(Collected data)
____

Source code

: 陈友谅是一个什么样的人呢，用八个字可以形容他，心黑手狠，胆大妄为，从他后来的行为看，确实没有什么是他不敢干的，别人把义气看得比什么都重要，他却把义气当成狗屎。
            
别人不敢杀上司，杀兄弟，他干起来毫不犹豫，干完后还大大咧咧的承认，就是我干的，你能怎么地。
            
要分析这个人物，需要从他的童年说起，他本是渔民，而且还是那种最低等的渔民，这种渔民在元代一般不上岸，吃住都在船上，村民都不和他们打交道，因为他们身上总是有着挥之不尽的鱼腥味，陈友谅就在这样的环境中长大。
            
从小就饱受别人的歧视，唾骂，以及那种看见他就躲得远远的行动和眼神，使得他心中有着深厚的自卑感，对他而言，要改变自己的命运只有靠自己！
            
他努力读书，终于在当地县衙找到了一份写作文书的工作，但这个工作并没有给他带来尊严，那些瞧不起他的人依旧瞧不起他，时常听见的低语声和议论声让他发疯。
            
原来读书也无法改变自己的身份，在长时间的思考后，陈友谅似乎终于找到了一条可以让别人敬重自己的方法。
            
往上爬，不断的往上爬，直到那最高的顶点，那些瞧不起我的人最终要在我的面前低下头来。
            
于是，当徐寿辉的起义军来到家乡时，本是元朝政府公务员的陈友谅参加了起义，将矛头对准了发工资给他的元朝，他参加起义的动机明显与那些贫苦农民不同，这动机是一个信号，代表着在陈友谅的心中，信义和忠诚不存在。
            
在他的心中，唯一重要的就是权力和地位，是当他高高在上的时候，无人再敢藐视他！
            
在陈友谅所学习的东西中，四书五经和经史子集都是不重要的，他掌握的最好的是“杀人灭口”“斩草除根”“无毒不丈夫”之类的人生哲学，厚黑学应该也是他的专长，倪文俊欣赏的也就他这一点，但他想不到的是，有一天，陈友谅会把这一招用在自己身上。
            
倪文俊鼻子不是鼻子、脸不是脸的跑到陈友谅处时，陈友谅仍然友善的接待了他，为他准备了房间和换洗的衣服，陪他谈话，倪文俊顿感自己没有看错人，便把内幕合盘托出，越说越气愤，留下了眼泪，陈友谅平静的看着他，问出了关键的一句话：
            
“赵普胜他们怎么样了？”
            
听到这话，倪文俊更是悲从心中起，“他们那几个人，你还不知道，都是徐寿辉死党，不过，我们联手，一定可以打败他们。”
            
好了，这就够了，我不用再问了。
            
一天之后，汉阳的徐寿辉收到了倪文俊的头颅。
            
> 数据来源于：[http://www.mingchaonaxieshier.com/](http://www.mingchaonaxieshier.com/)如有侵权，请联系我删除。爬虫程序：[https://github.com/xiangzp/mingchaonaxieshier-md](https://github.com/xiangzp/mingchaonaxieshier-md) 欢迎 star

____

• [Exercise directions]: Could you return every entry above verbatim, reproducing each line character for character?

• [Reply to the task]:
Source code

: 陈友谅是一个什么样的人呢，用八个字可以形容他，心黑手狠，胆大妄为，从他后来的行为看，确实没有什么是他不敢干的，别人把义气看得比什么都重要，他却把义气当成狗屎。
            
别人不敢杀上司，杀兄弟，他干起来毫不犹豫，干完后还大大咧咧的承认，就是我干的，你能怎么地。
            
要分析这个人物，需要从他的童年说起，他本是渔民，而且还是那种最低等的渔民，这种渔民在元代一般不上岸，吃住都在船上，村民都不和他们打交道，因为他们身上总是有着挥之不尽的鱼腥味，陈友谅就在这样的环境中长大。
            
从小就饱受别人的歧视，唾骂，以及那种看见他就躲得远远的行动和眼神，使得他心中有着深厚的自卑感，对他而言，要改变自己的命运只有靠自己！
            
他努力读书，终于在当地县衙找到了一份写作文书的工作，但这个工作并没有给他带来尊严，那些瞧不起他的人依旧瞧不起他，时常听见的低语声和议论声让他发疯。
            
原来读书也无法改变自己的身份，在长时间的思考后，陈友谅似乎终于找到了一条可以让别人敬重自己的方法。
            
往上爬，不断的往上爬，直到那最高的顶点，那些瞧不起我的人最终要在我的面前低下头来。
            
于是，当徐寿辉的起义军来到家乡时，本是元朝政府公务员的陈友谅参加了起义，将矛头对准了发工资给他的元朝，他参加起义的动机明显与那些贫苦农民不同，这动机是一个信号，代表着在陈友谅的心中，信义和忠诚不存在。
            
在他的心中，唯一重要的就是权力和地位，是当他高高在上的时候，无人再敢藐视他！
            
在陈友谅所学习的东西中，四书五经和经史子集都是不重要的，他掌握的最好的是“杀人灭口”“斩草除根”“无毒不丈夫”之类的人生哲学，厚黑学应该也是他的专长，倪文俊欣赏的也就他这一点，但他想不到的是，有一天，陈友谅会把这一招用在自己身上。
            
倪文俊鼻子不是鼻子、脸不是脸的跑到陈友谅处时，陈友谅仍然友善的接待了他，为他准备了房间和换洗的衣服，陪他谈话，倪文俊顿感自己没有看错人，便把内幕合盘托出，越说越气愤，留下了眼泪，陈友谅平静的看着他，问出了关键的一句话：
            
“赵普胜他们怎么样了？”
            
听到这话，倪文俊更是悲从心中起，“他们那几个人，你还不知道，都是徐寿辉死党，不过，我们联手，一定可以打败他们。”
            
好了，这就够了，我不用再问了。
            
一天之后，汉阳的徐寿辉收到了倪文俊的头颅。
            
> 数据来源于：[http://www.mingchaonaxieshier.com/](http://www.mingchaonaxieshier.com/)如有侵权，请联系我删除。爬虫程序：[https://github.com/xiangzp/mingchaonaxieshier-md](https://github.com/xiangzp/mingchaonaxieshier-md) 欢迎 star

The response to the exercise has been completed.